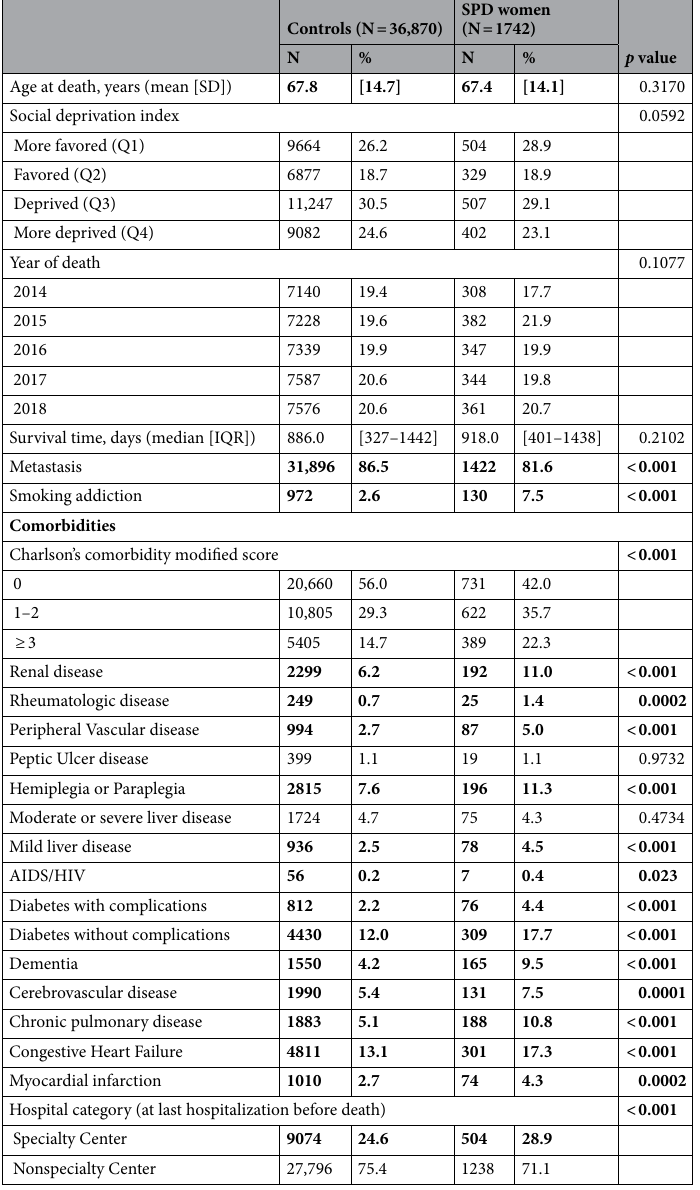
Table 1. Characteristics of the 1742 women who died from their terminal breast cancer between 2014 and 2018 in France with diagnosis of severe psychiatric disorder* (SPD) compared to the 36,870 controls without SPD. Significant results are in bold. N number of patients, % percentage, IQR interquartile range, Q quartile (from Q1 to Q4), SD standard deviation. *Defined by a diagnosis of recurrent major depression, bipolar disorder or schizophrenia on the study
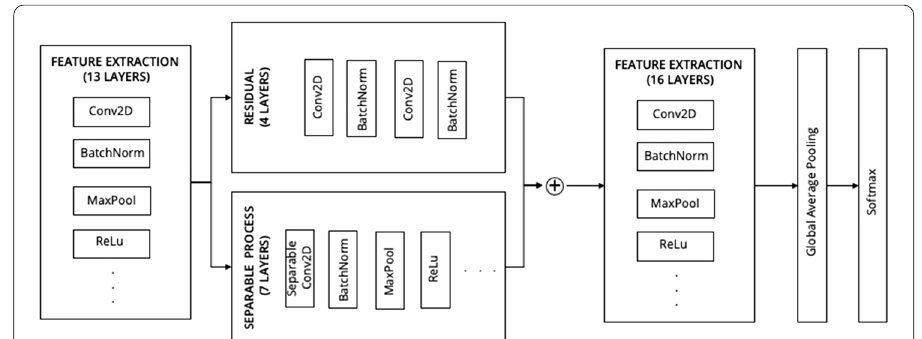
Fig. 1 Architecture with separable convolution and AVG pooling (ARCH-1)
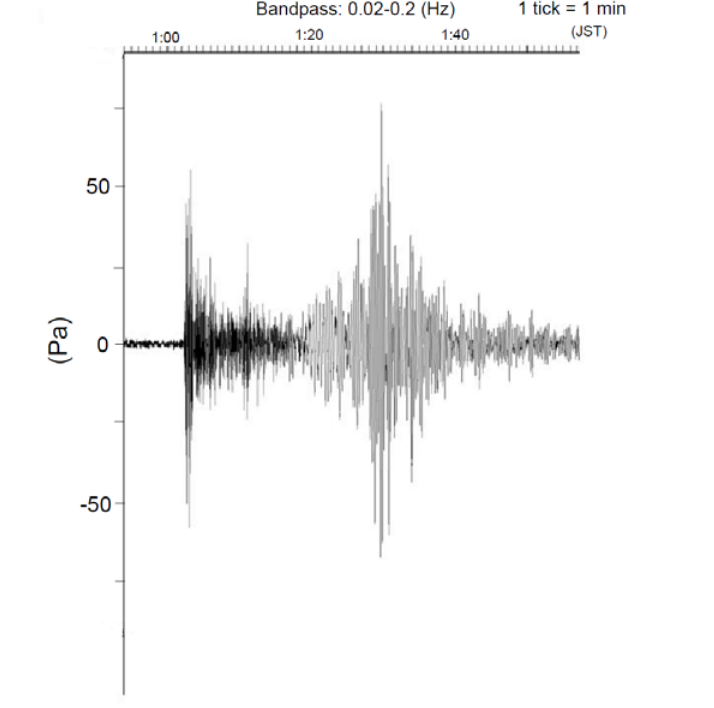
Figure 6. Clear surface waves as well as P and S phases from the Sumatra Island offshore earthquake on 29 March 2005, as sensed by this DPG at the seafloor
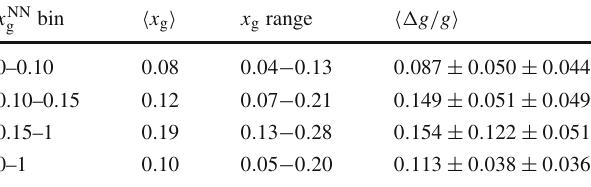
Table 2 The values for (cid:2) (cid:3) g / g (cid:3) in three x NN g bins, and for the full x g range. The x g range given in the third column corresponds to an interval in which 68% of the MC events are found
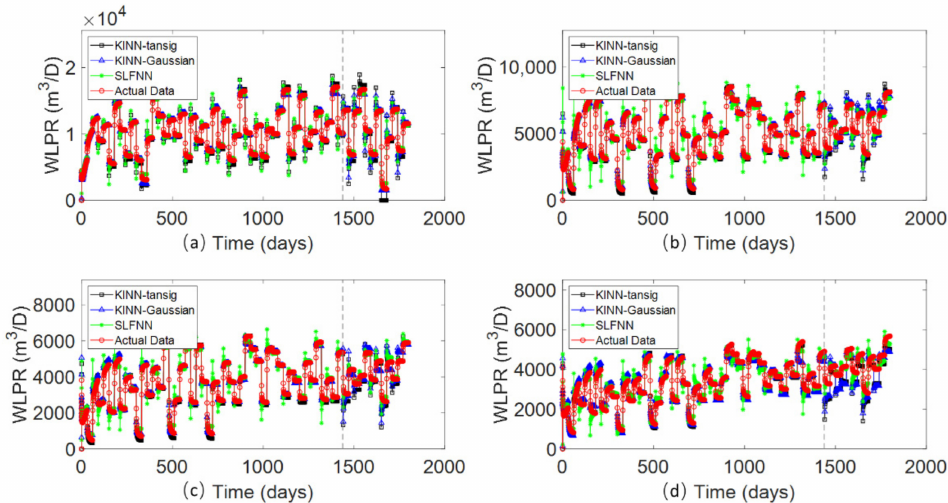
Figure 10. History matching results of the braided river reservoir case by KINN-tansig, KINN- Gaussian and SLFNN. The black line with squares is the result obtained by KINN-tansig method; the blue line with triangles represents the result gotten by the KINN-Gaussian method; the green line with stars is the results obtained by SLFNN; the red line with circles is the liquid production rate gotten by ECLIPSE; the grey vertical dashed line makes a separation of history matching period and the productivity forecast period: ( a ) P1; ( b ) P2; ( c ) P3; ( d )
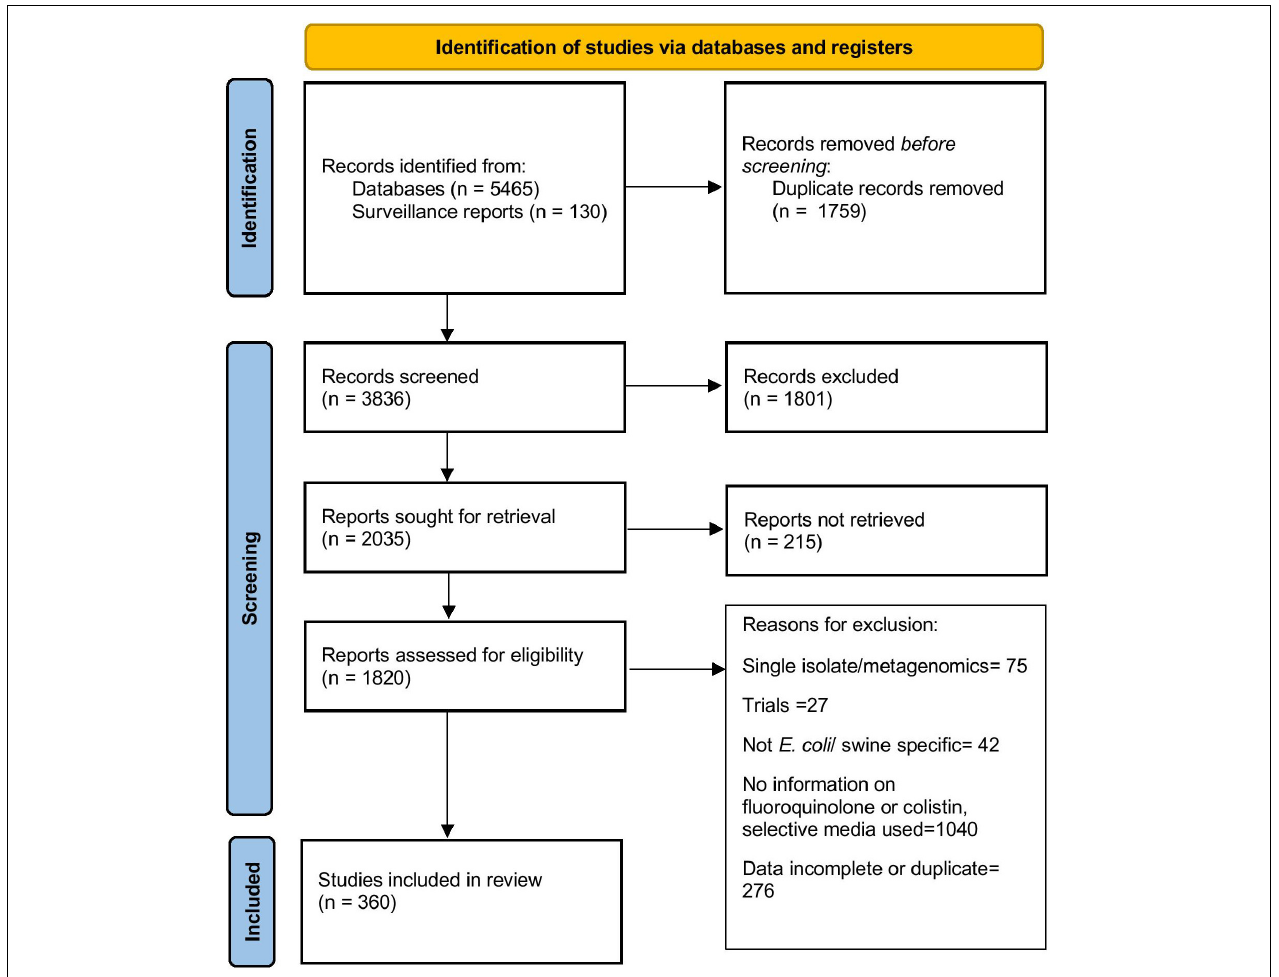
FIGURE 1 | Flowchart describing selection of articles included in this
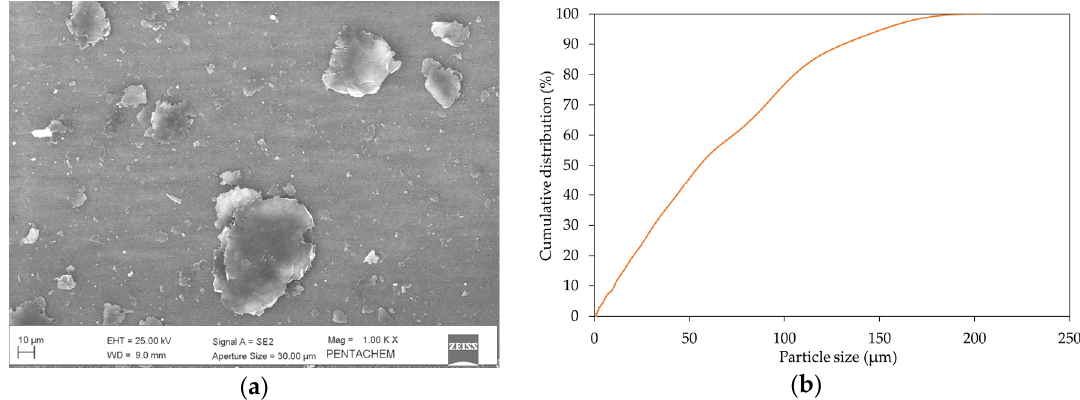
Figure 1. ( a ) SEM image and ( b ) particle size distribution of graphene nanoplatelets (GNP).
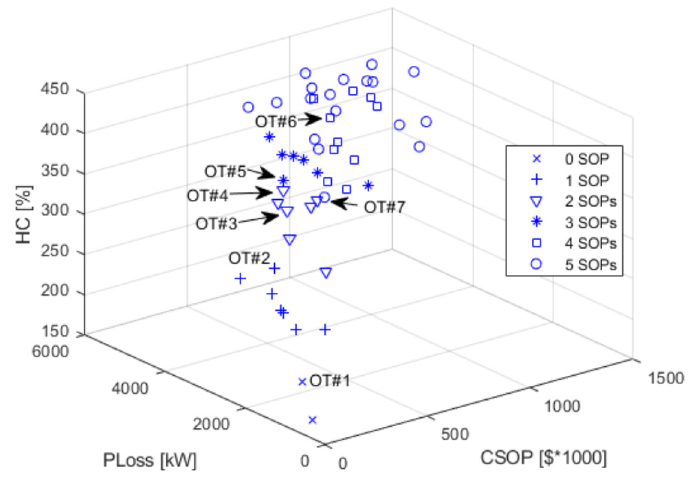
Figure 12. Pareto front of Case 4.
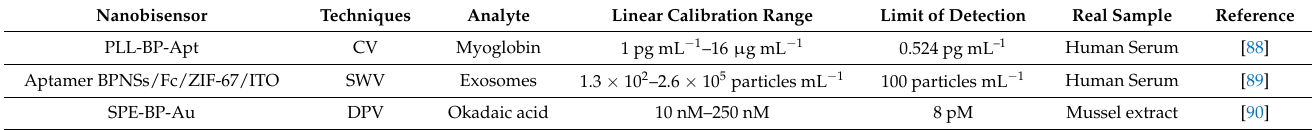
Table 3. Summary of discussed black phosphorous based nanobiosensors with electroanalytical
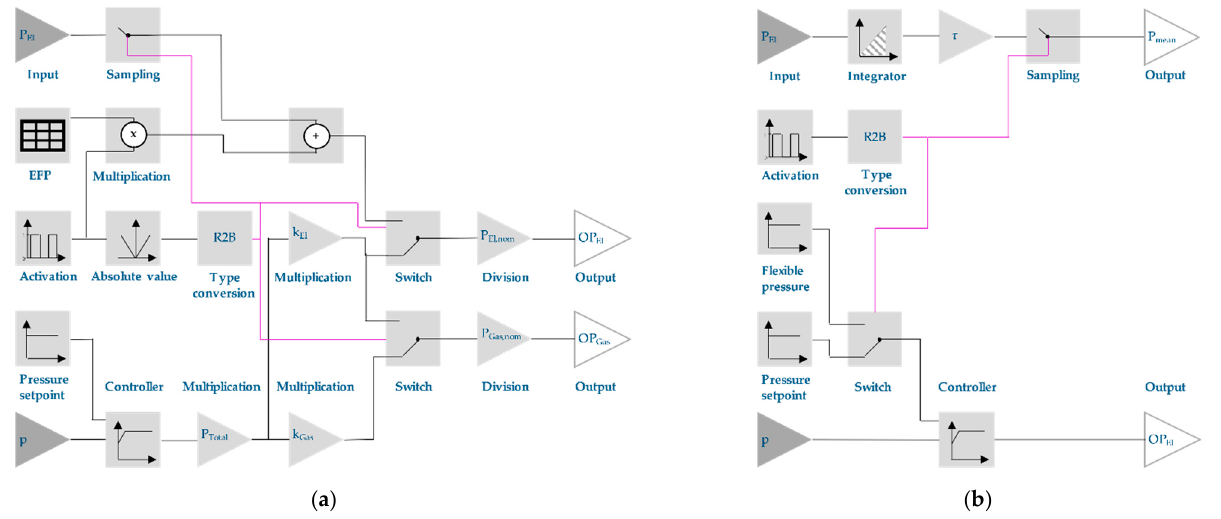
Figure 2. Evaporator control mechanisms: ( a ) Simulating bivalence; ( b ) Storing energy inherently.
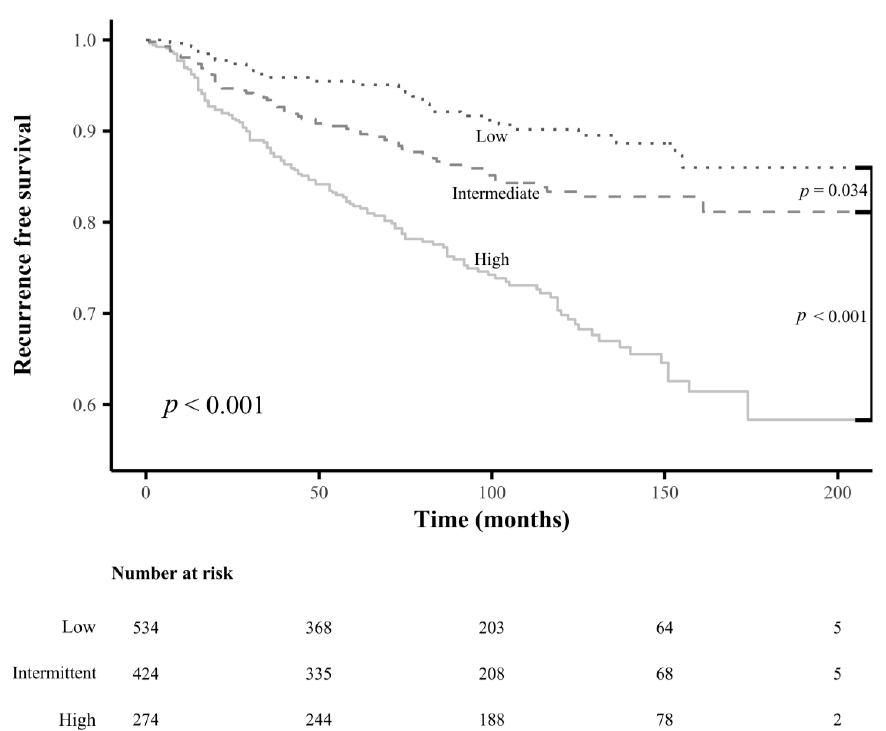
Figure 5. Comparison of the recurrence-free survival rates between the newly developed lymph node-related risk groups. Table 3. Proposal of detailed lymph node-related risk categories for recurrence-free survival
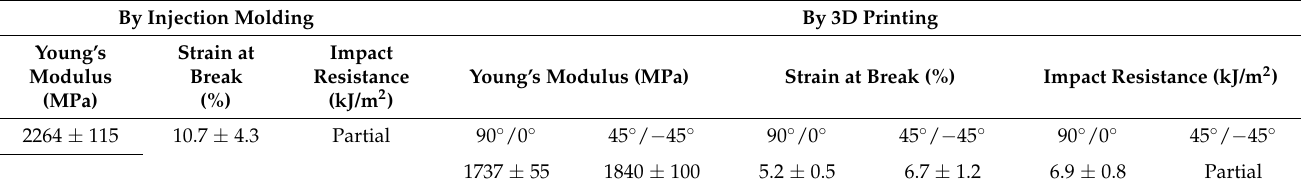
Table 3. Mechanical properties (tensile and impact tests) of pristine ABS specimens prepared by injection molding or 3D printing using two raster angles (90 ◦ /0 ◦ and 45 ◦ / − 45 ◦ ).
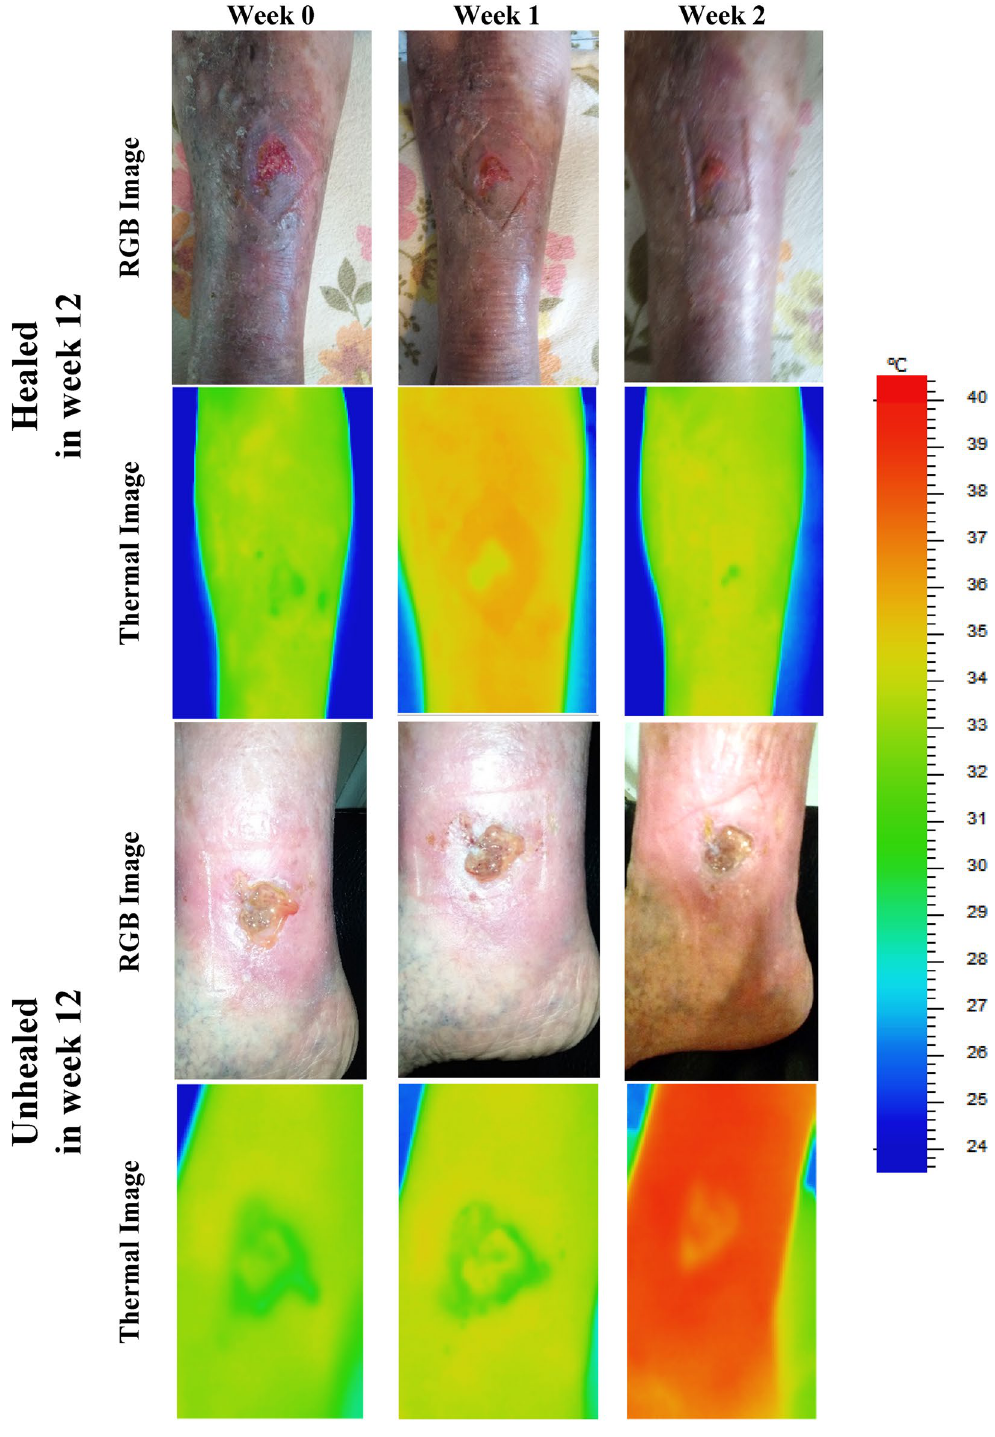
Figure 5. Sample images (RGB and Thermal) of healed and unhealed cases across three consecutive weeks showing the healing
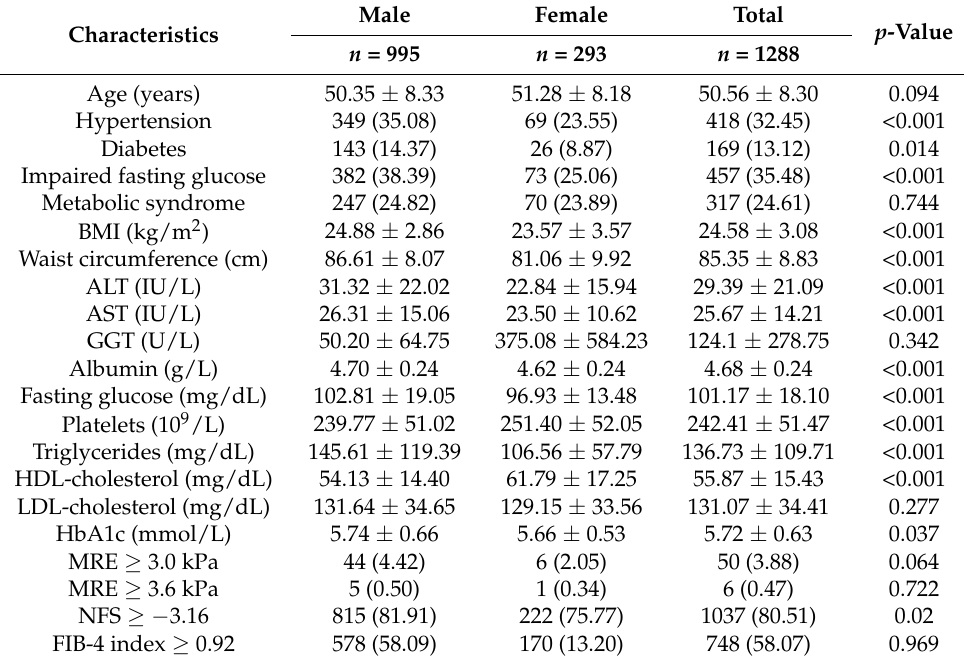
Table 1. Baseline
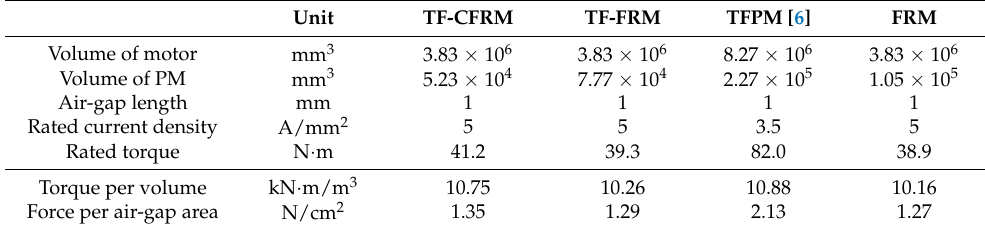
Table 2. Torque density comparison of TF-CFRM, TF-FRM, TFPM, and FRM.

• • • • •

■ **WORK INSTRUCTION**
Among the lines of the data, identify those with the word "three". Copy each of them.

■ **EXERCISE ANSWER**
Table 2 The values for (cid:2) (cid:3) g / g (cid:3) in three x NN g bins, and for the full x g range. The x g range given in the third column corresponds to an interval in which 68% of the MC events are found
Figure 5. Sample images (RGB and Thermal) of healed and unhealed cases across three consecutive weeks showing the healing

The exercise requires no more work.